= The problem =
Where the word "estimate" occurs in a line of the data, return the whole line.
***** Extracted information
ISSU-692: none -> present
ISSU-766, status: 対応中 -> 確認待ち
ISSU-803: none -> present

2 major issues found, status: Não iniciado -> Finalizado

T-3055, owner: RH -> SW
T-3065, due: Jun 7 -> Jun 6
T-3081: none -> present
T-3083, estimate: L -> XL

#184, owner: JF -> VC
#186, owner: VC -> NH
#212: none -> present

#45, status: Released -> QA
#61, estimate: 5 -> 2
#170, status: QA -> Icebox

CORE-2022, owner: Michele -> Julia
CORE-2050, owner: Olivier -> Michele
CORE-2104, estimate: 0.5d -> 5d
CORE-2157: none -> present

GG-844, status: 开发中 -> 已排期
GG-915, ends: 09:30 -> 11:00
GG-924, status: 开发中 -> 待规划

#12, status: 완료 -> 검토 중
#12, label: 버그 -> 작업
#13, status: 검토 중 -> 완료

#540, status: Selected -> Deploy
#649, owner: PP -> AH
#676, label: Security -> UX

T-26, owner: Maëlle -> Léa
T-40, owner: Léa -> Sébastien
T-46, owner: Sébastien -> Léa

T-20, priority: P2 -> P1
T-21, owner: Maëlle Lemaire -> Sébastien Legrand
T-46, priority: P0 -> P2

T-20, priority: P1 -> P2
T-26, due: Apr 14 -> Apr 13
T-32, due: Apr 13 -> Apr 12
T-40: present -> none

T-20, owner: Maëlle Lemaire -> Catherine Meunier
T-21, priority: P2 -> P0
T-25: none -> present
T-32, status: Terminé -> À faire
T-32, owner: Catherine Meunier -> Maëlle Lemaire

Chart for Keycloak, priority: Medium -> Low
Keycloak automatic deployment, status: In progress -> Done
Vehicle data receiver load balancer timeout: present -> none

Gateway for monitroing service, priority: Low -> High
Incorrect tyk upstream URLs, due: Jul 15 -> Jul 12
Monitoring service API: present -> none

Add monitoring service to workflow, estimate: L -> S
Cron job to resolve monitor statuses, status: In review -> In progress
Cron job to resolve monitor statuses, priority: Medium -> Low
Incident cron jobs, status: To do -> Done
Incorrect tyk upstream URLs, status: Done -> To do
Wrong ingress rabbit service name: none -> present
**********
= Output =
T-3083, estimate: L -> XL
#61, estimate: 5 -> 2
CORE-2104, estimate: 0.5d -> 5d
Add monitoring service to workflow, estimate: L -> S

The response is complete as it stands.